To me it took a lot of guts for him to step into that race. His parents are two legends of the sport, especially in Hawaii – his dad won the race six times and his mom (Julie Moss) is credited with putting the sport on the map with her dramatic finish.

I’ve never put anything on him like “I hope you’re a great athlete, too.” I have always tried to transmit to him the idea that athletics is just something for you to experience to be the best you can be. I’ve never made it a comparison thing. Obviously he’s seen what I’ve done and gets it. It does take a certain amount of guts to just go there and be yourself, but that’s the way we raised him. He does triathlon and sports for the experience of it. He does triathlons, but he also does a lot of rock climbing and he surfs a lot. So depending on the month, or few months, he’s focused on different things. This spring, until about now, he’s been completely focussed on rock climbing. So now he’s looking at his watch and going “I guess I better start training for Nice real soon.” But that’s also millennials – they want to do a bunch of things. I was hard wired different – I would take one thing and drill it into the ground as far as I could go with it. It’s completely different ways of approaching sports.

Photo >Kevin Mackinnon

You’ve been in the sport almost since it started. What do you see as the big changes we’ve seen over the last 40 years.

A lot of people who have been in the sport for a long time lament “I wish it was the way it had been in the past.” Everything changes. Every era has its pretty great parts and its pretty lousy parts. There were a lot of parts about the 1980s that no one talks about that were kind of crappy. But we only remember the great parts. It’s like a race. You remember how great it felt when you crossed the line, but you forget all about the pain. If you remembered all the pain you would never come back and do another race.
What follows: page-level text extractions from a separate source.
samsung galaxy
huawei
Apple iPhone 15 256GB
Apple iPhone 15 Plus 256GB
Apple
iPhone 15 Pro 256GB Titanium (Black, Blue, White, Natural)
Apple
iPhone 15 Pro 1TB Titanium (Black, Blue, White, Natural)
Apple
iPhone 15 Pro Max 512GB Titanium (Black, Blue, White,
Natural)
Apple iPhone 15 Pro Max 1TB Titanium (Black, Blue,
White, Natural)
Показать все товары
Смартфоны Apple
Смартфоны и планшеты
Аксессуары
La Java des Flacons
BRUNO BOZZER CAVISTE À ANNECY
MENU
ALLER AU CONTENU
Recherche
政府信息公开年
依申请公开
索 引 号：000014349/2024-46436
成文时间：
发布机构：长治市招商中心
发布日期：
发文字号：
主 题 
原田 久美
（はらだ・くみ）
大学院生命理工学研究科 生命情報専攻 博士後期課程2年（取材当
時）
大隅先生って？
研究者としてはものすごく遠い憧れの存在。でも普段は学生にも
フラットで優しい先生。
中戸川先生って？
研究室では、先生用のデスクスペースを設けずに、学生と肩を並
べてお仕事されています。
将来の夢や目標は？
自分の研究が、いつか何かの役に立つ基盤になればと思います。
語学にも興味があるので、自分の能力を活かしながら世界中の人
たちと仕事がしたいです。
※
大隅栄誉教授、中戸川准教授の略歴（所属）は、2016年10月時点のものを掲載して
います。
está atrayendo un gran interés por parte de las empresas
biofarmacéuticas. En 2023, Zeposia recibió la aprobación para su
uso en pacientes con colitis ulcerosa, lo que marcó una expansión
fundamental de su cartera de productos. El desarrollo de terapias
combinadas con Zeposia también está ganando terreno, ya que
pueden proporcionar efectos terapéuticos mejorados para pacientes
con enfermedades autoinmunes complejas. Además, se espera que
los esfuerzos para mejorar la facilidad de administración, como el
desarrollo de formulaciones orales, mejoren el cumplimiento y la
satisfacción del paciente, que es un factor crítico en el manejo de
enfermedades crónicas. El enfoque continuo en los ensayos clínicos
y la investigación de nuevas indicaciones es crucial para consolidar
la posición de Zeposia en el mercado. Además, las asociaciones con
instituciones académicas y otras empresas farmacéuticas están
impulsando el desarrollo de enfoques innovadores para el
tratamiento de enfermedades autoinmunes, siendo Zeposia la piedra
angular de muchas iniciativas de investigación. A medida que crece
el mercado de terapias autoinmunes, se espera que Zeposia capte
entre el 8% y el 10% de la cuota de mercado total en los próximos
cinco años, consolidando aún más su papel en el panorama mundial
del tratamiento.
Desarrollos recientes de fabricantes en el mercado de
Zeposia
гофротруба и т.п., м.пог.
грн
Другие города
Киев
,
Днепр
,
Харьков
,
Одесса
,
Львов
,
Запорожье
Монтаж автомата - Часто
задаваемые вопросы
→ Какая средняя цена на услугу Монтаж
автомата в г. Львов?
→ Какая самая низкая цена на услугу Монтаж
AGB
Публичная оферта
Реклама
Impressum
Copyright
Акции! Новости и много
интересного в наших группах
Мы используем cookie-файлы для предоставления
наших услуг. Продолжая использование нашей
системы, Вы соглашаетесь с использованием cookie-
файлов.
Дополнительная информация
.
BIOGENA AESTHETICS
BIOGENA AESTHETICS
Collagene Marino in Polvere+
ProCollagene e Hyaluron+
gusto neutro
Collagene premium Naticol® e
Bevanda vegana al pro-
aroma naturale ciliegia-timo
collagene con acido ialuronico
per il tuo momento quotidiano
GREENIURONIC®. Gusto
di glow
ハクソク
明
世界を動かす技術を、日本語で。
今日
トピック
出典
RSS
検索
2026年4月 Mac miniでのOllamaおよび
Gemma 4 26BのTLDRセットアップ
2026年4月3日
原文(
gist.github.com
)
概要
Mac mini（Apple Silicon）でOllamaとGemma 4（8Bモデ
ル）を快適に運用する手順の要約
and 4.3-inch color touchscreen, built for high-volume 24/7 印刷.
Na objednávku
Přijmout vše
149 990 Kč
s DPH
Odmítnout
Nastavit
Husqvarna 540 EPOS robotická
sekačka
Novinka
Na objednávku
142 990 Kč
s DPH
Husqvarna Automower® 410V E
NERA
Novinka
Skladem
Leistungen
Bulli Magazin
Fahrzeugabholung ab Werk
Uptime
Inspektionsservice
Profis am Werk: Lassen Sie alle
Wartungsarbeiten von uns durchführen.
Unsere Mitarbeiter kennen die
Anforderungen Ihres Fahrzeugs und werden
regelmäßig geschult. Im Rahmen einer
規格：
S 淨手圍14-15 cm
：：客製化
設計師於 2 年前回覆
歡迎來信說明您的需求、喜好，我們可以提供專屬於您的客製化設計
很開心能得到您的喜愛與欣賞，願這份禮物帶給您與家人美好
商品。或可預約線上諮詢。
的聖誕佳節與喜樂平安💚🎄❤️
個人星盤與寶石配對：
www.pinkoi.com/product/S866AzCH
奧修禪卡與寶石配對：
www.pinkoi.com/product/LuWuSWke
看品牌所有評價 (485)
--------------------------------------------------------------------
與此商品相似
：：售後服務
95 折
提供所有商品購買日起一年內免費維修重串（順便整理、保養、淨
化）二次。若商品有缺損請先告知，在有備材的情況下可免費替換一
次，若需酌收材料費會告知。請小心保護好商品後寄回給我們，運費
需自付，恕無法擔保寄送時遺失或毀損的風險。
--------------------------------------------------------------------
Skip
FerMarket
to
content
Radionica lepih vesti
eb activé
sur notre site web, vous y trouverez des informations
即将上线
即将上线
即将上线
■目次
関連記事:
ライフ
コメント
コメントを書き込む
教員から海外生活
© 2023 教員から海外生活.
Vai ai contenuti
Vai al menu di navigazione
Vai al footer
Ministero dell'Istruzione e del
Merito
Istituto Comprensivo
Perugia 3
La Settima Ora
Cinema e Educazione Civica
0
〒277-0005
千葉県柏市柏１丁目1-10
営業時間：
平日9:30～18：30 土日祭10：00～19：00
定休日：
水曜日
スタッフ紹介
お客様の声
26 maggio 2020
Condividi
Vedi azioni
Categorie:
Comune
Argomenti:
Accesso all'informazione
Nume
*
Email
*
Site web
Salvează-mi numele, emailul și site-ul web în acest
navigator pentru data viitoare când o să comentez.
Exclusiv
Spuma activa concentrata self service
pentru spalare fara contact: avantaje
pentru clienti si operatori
It’s different now, obviously. Its worldwide, its big business, some parts of it are less personal than they used to be, but at the same time, because the community is so big now, the community of triathletes is world wide and it feels like this giant family. I can come here and there’s 3,000 people in this race and they all know who I am. Twenty years ago I could walk around Germany and no one knew who I was.

It’ll always keep changing, it’ll keep evolving and we have to take the good parts of the evolution and the parts that don’t seem to be working right and keep evolving those until they do become something that are good.

The finish line last night was incredible. The support of the crowd, the support of the community. The people who were at the start – I have never seen so many people at the start of a triathlon. To see the support of Sebi and Jan when they got pulled up on the stage here, that says it all.